今朝も起き抜けから、丸めた紙で攻撃をしてきた。
これも、怪我をしないための道具らしい。
朝餉の途中も、書簡に目を通している時も、歩いている時も、四六時中俺のことを考えて、その隙を探して狙って来る。
アヤが俺を狙っている。
そう考えただけでゾクゾクと身震いがしてくる。
狙って来る度に、口づけて応戦すると、すぐ力が抜けて戦力を喪失する。愛おしくて仕方がない。

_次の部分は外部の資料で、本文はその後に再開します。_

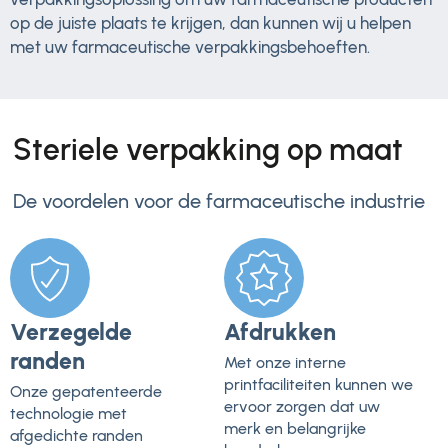
op de juiste plaats te krijgen, dan kunnen wij u helpen
met uw farmaceutische verpakkingsbehoeften.
Steriele verpakking op maat
De voordelen voor de farmaceutische industrie
Verzegelde
Afdrukken
randen
Met onze interne
printfaciliteiten kunnen we
Onze gepatenteerde
ervoor zorgen dat uw
technologie met
merk en belangrijke
afgedichte randen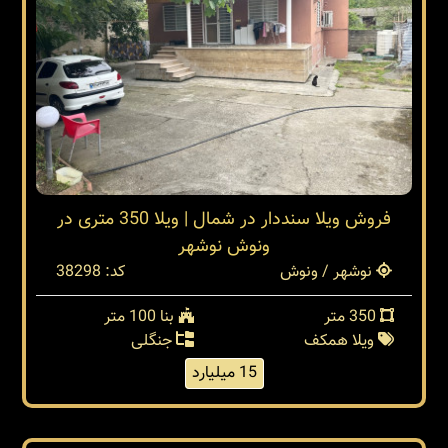
فروش ویلا سنددار در شمال | ویلا 350 متری در
ونوش نوشهر
نوشهر / ونوش
کد: 38298
350 متر
بنا 100 متر
ویلا همکف
جنگلی
15 میلیارد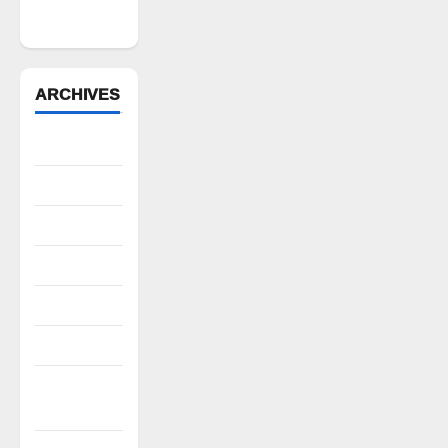
స్వాధీనం”
ARCHIVES
August 2026
July 2026
June 2026
May 2026
April 2026
March 2026
February
2026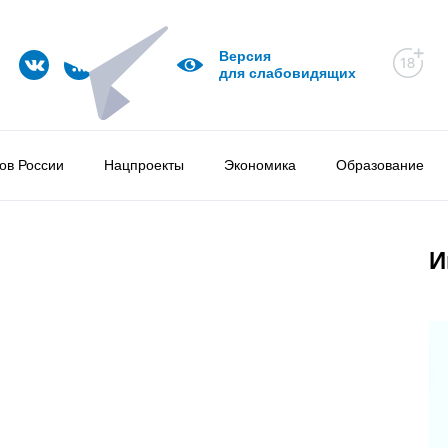
Версия
для слабовидящих
ов России
Нацпроекты
Экономика
Образование
И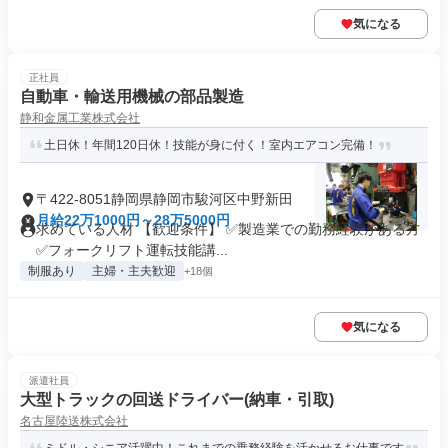
気になる
正社員
自動車・輸送用機械の部品製造
静和金属工業株式会社
土日休！年間120日休！技能が身に付く！室内エアコン完備！
〒422-8051静岡県静岡市駿河区中野新田
月給22万1000円～28万5000円
求めている人材 【歓迎条件】 ✅製造業での勤務経験がある方
✅フォークリフト運転技能講...
制服あり
主婦・主夫歓迎
+18個
気になる
派遣社員
大型トラックの回送ドライバー(納車・引取)
名古屋陸送株式会社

「今から天主に戻るところだ。どうせなら口づけの続きをしても良いぞ」
唇を離し、からかうように囁くと、アヤはまたその眉を釣り上げて俺を睨み機嫌を悪くする。
「信長様のイジワル、嫌い」
貴様が投げかける言葉、全てが俺の心をくすぐる。
「信長様には、弱点は無いんですか?」
どんな時も一生懸命なアヤ。
俺の弱点は貴様だ。
だが貴様は、一生気づかんのだろうな。
「ふっ、よく考えるんだな」
貴様を守れるなら卑怯で構わん。
暫くはこの駆け引きを楽しませてくれ。